Original question
I am correlating row P of size n to every column of matrix O of size n×m. I crafted the following code:
import numpy as np
def ColumnWiseCorrcoef(O, P):
n = P.size
DO = O - (np.sum(O, 0) / np.double(n))
DP = P - (np.sum(P) / np.double(n))
return np.dot(DP, DO) / np.sqrt(np.sum(DO ** 2, 0) * np.sum(DP ** 2))
It is more efficient than the naive approach:
def ColumnWiseCorrcoefNaive(O, P):
return np.corrcoef(P,O.T)[0,1:O[0].size+1]
Here are the timings I get with numpy-1.7.1-MKL on an Intel core:
O = np.reshape(np.random.rand(100000), (1000,100))
P = np.random.rand(1000)
%timeit -n 1000 A = ColumnWiseCorrcoef(O, P)
1000 loops, best of 3: 787 us per loop
%timeit -n 1000 B = ColumnWiseCorrcoefNaive(O, P)
1000 loops, best of 3: 2.96 ms per loop
Now the question: can you suggest an even faster version of the code for this problem?

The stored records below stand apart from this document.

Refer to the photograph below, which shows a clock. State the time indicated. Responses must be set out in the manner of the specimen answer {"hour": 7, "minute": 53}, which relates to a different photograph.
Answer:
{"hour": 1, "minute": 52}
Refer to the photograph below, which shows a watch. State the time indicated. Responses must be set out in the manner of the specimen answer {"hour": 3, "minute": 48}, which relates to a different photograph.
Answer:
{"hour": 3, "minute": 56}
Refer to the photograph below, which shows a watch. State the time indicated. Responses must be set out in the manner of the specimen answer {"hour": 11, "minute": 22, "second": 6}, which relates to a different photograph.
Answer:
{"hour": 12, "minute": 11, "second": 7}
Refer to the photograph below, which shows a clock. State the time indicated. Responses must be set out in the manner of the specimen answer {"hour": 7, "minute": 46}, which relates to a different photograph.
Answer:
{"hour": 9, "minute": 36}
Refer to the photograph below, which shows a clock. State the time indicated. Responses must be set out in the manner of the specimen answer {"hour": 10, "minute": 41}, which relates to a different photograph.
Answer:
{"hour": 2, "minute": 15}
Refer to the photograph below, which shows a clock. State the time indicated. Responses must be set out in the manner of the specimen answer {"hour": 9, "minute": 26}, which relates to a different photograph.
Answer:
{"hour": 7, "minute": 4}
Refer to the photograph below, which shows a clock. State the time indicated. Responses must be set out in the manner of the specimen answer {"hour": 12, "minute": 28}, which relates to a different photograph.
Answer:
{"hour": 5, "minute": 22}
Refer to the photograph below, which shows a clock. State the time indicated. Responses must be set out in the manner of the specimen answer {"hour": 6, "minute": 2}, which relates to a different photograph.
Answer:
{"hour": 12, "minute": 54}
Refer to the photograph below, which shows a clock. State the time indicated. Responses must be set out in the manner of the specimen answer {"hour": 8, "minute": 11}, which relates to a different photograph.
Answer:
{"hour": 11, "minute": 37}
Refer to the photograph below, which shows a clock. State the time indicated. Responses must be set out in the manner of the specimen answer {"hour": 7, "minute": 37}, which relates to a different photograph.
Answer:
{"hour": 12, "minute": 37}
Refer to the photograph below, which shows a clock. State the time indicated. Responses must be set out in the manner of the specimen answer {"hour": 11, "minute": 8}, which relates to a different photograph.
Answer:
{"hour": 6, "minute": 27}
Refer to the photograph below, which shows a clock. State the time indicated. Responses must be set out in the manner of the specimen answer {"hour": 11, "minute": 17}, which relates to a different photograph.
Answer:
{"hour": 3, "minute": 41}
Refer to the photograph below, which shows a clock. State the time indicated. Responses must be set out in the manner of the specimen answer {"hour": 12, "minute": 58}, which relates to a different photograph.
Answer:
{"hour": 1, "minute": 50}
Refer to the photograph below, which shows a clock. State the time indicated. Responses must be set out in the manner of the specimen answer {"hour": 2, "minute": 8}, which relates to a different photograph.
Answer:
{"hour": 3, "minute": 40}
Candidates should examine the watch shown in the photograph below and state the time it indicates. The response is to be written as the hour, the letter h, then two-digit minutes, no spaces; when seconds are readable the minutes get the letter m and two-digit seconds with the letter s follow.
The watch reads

Squeezing out additional 20% would be great.
UPDATE May 2017
After quite some time I got back to this problem, re-run and extended the task and the tests.
Using einsum, I have extended the code to the case where P is not a row but a matrix. So the task is correlating all columns of O to all columns of P.
Being curious on how the same problem can be solved in different languages commonly used for scientific computing, I implemented it (with help from other people) in MATLAB, Julia, and R. MATLAB and Julia are the fastest, and they have a dedicated routine to compute columnwise correlation. R also has a dedicated routine but is the slowest.
In the current version of numpy (1.12.1 from Anaconda) einsum still wins over dedicated functions I used.
All the scripts and timings are available at https://github.com/ikizhvatov/efficient-columnwise-correlation.